I’ve been researching near death experiences for a while. You could look into that for starters. Also I follow all sorts of hospice nurses that talk about death and the process of dying. It’s a fascinating topic to me as well and I would like to understand.
@Wiseacre No, they're not. We've never heard from anyone who died and stayed dead. It's impossible to tell if NDEs are memories that form before or after unconsciousness. It wouldn't be ethical to put someone in a fMRI machine and induce a NDE, but it would be interesting.
I have a connection to the dead because I've experienced SO much loss. Now I feel most at peace in darkness, silence and graveyards. I spent a lot of time thinking on it and I experience something when ghosties want me too. I have no control over it though.

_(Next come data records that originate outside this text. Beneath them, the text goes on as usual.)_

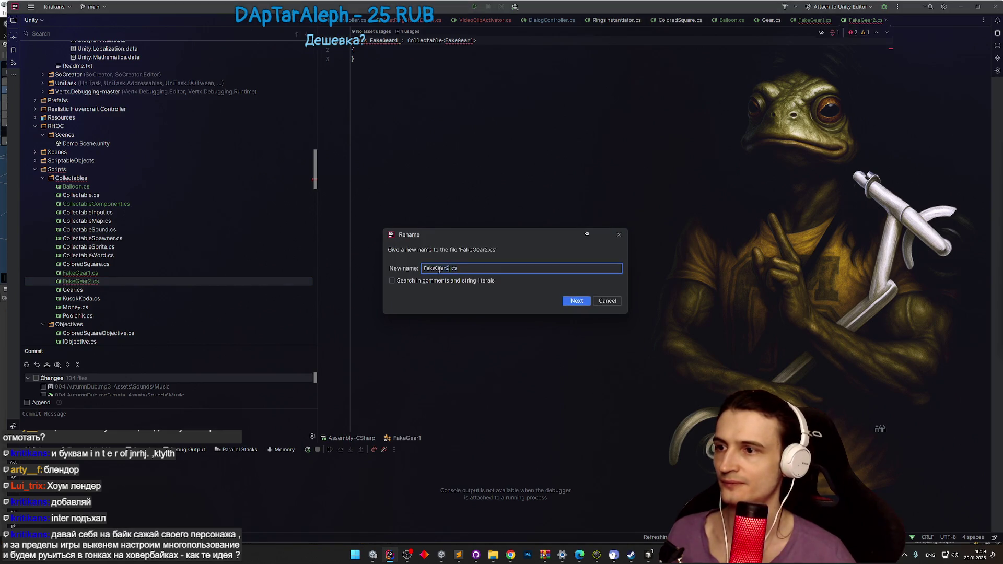
pyautogui.press('Return')
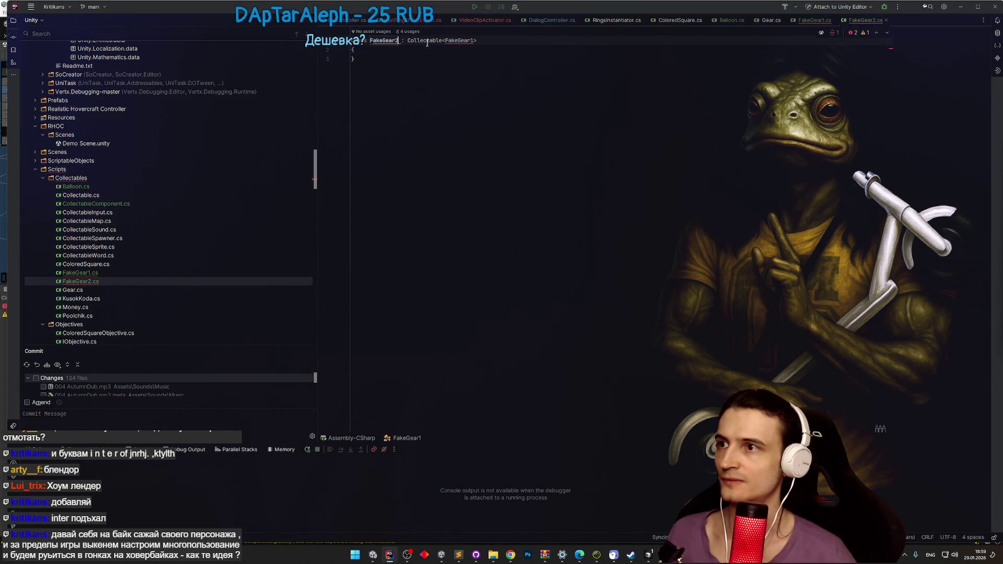
pyautogui.click(444, 92)
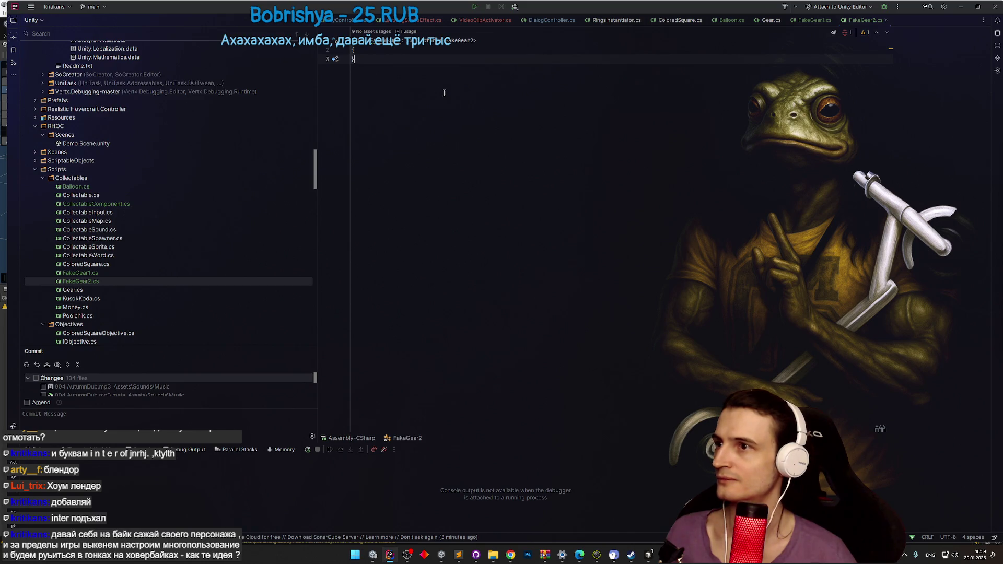
pyautogui.click(961, 7)
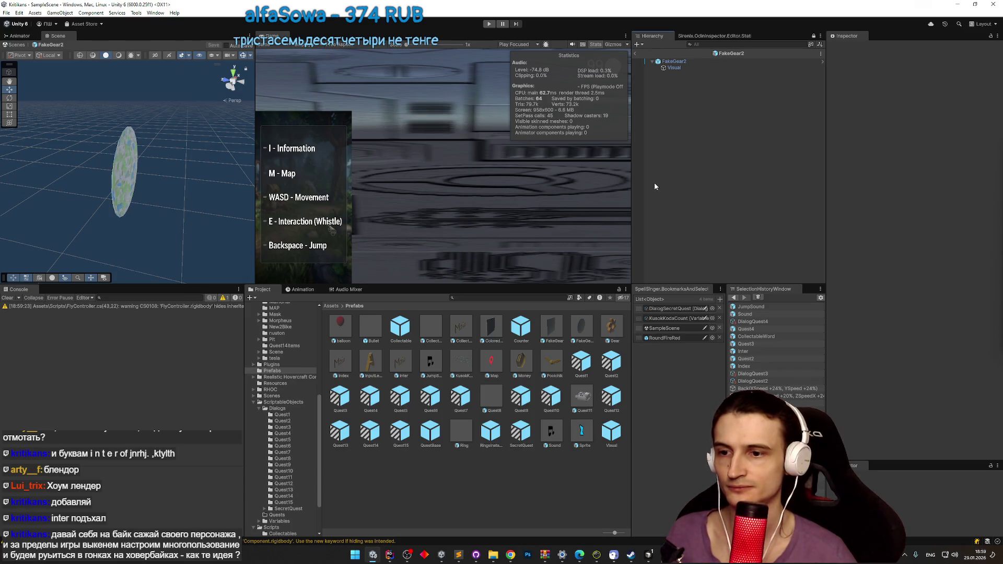
# Step: Open the FakeGear2 prefab and switch the Inspector to Debug mode
pyautogui.click(636, 53)
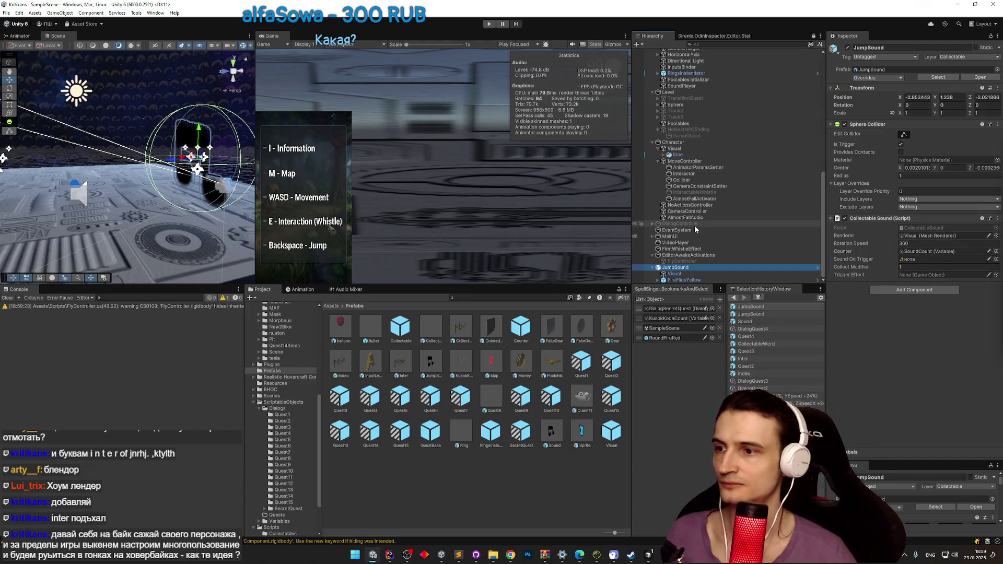
pyautogui.scroll(3, 740, 235)
pyautogui.scroll(-3, 739, 233)
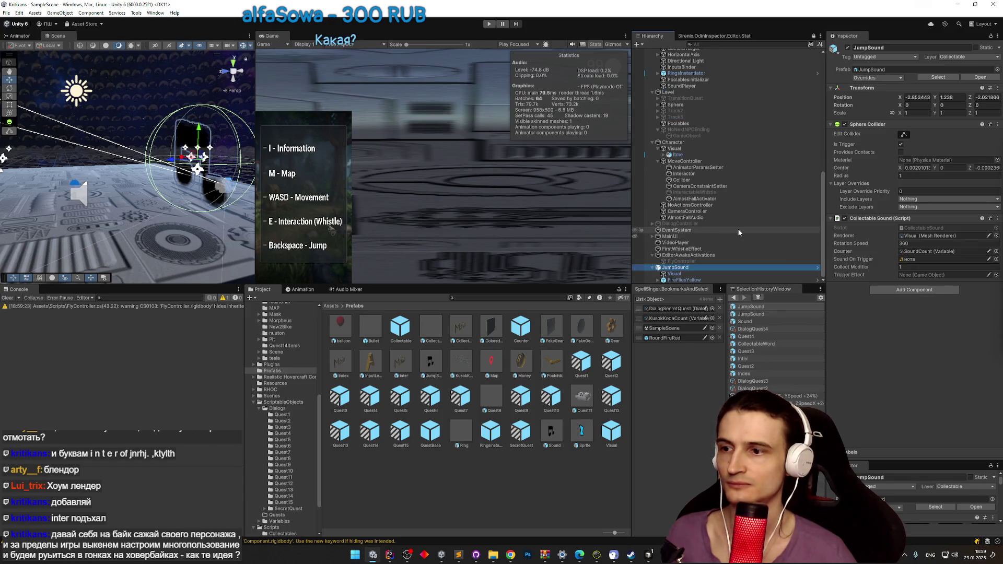
pyautogui.click(605, 326)
pyautogui.doubleClick(605, 326)
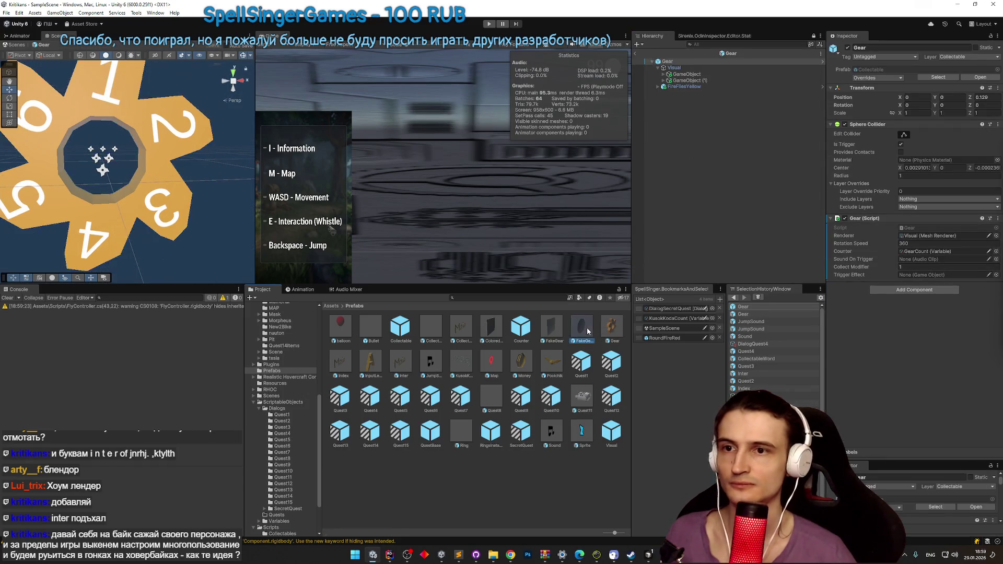
pyautogui.doubleClick(587, 328)
pyautogui.click(998, 35)
pyautogui.click(898, 53)
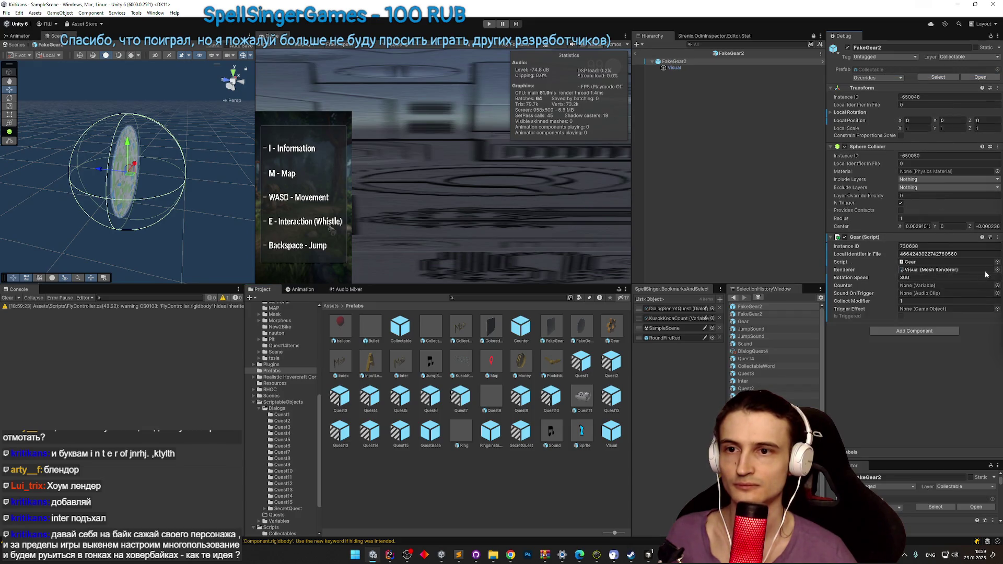
# Step: Set the FakeGear2 prefab's Script field to FakeGear2
pyautogui.click(998, 262)
pyautogui.write('fakege')
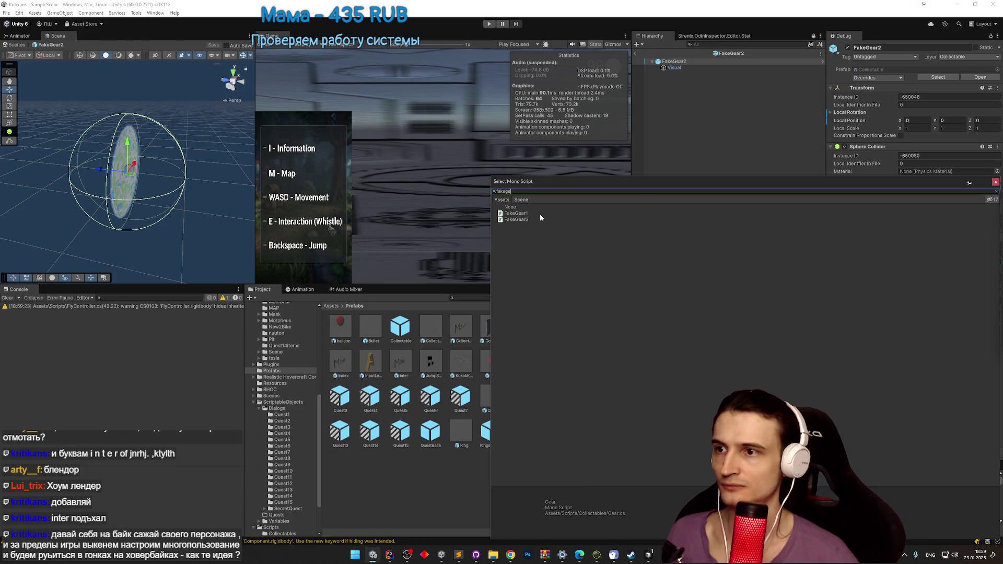
pyautogui.doubleClick(540, 214)
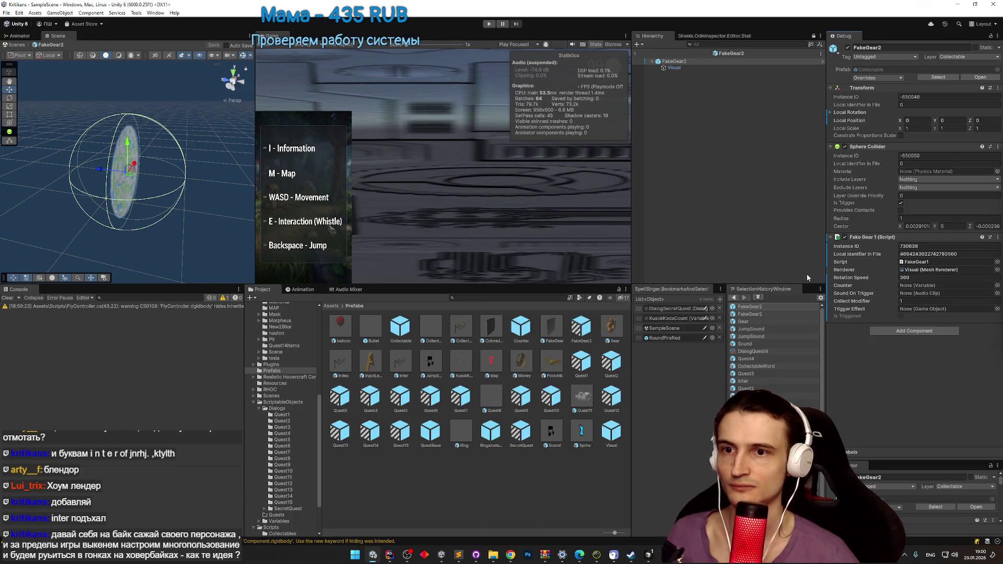
pyautogui.click(997, 262)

Research asubha meditation, and go in search of a animal corpse in the forrest etc, and visit it as often as you can and meditate on its progress of decay, as you will not find a human corpse to practise this meditation with. I was shocked when the buddhist nun mentioned this tradition of buddhism, but it was ascribed to help practioners grasp the important law of impermanence.
Instead perhaps you could visit a cemetery and contemplate death and its meanings there, reflect on your own mortality etc.
We are born into this world knowing that we are mortal. We also know that we could die at any time, we see death. How much more connected could we be to death? We have no choice but to accept our fate.